Un calo del tasso di mortalità del 37% con 53 milioni di persone salvate dal 2000 ad oggi. Sono questi i dati sulla tubercolosi resi noti dall’Organizzazione mondiale della sanità (Oms) nel Global TB Report 2017. Nonostante i progressi, però, nel 2016 questa malattia è stata l’infezione killer al primo posto, nonché la principale causa di morte collegata all’antibioticoresistenza e per le persone sieropositive.

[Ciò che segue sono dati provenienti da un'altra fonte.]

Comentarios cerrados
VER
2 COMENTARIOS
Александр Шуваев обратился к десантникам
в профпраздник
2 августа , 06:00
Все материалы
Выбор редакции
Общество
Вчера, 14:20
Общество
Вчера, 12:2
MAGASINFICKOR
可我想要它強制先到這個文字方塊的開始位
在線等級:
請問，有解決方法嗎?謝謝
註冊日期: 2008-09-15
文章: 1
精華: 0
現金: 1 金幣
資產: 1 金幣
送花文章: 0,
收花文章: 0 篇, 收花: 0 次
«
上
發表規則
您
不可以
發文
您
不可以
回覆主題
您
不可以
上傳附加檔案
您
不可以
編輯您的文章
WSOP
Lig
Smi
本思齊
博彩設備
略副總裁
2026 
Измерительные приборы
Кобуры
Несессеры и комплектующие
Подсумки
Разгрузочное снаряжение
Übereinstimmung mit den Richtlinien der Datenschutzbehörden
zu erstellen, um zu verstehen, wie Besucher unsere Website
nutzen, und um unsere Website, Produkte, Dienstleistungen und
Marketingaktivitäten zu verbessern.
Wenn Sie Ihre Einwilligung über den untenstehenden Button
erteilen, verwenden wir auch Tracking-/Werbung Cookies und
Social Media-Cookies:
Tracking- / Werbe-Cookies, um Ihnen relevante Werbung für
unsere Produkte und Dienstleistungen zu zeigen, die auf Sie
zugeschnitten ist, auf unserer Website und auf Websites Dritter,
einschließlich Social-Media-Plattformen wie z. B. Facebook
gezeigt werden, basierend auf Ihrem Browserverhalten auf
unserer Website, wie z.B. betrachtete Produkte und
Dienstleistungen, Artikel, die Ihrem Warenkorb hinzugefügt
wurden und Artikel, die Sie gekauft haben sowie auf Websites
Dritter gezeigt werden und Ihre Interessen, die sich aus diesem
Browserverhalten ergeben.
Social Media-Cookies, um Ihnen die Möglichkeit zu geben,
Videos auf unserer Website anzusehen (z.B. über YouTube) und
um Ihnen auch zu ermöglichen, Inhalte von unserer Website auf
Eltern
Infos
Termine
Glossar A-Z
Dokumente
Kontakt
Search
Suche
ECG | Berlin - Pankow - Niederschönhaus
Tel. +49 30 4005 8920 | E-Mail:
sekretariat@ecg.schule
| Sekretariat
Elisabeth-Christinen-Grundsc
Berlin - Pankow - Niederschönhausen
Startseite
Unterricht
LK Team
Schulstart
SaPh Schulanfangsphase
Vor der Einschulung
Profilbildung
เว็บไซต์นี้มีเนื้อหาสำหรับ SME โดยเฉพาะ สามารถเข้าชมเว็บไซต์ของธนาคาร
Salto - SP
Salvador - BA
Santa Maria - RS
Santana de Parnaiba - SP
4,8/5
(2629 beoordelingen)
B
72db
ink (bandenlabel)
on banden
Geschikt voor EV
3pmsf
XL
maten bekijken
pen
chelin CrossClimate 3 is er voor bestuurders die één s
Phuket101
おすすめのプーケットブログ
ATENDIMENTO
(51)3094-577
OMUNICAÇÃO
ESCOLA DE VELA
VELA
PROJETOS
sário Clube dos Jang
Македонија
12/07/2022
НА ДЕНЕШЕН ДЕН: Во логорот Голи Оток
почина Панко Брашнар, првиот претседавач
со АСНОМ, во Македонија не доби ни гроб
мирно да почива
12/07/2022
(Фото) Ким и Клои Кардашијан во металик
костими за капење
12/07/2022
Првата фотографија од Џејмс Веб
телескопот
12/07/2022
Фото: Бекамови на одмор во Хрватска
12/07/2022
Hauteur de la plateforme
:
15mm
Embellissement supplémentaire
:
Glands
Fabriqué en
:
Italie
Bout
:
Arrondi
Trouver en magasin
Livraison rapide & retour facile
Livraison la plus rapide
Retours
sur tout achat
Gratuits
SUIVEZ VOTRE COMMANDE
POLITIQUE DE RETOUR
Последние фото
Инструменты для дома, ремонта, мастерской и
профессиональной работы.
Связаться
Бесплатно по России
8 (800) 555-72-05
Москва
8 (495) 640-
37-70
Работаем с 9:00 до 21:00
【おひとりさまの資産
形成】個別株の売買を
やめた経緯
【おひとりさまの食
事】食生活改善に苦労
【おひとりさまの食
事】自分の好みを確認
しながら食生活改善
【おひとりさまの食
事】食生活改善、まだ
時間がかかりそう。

In molti paesi, denuncia l’Oms, i progressi si sono fermati. “Anche se l’impegno mondiale è di porre fine all’epidemia di tubercolosi entro il 2030, atti e investimenti non vanno di conseguenza. Serve un approccio dinamico, globale e multisettoriale”, sottolinea il direttore generale dell’Oms, Tedros Adhanom Ghebreyesus, che si augura che la prima conferenza ministeriale globale sulla tbc, prevista a metà novembre a Mosca e la prima assemblea generale Onu di alto livello sulla tbc nel 2018 possano accelerare gli sforzi.
In base ai dati del rapporto, nel 2016 ci sono stati 10,4 milioni di nuovi casi stimati nel mondo, il 10% dei quali in persone sieropositive. Sette paesi – India, Indonesia, Cina, Filippine, Pakistan, Nigeria e Sud Africa – raccolgono il 64% dei casi. La tbc multiresistente ai farmaci rimane una grave minaccia di salute: l’Oms ha calcolato che ci sono stati 600mila nuovi casi di resistenza alla rifampicina, il più efficace dei farmaci di prima linea, la metà dei quali in India, Cina e Russia. Infine c’è da segnalare il numero di diagnosi ancora troppo basso: dei 10,4 milioni di nuovi casi, solo 6,3 milioni sono stati rilevati e segnalati ufficialmente nel 2016, con un buco di 4,1 milioni.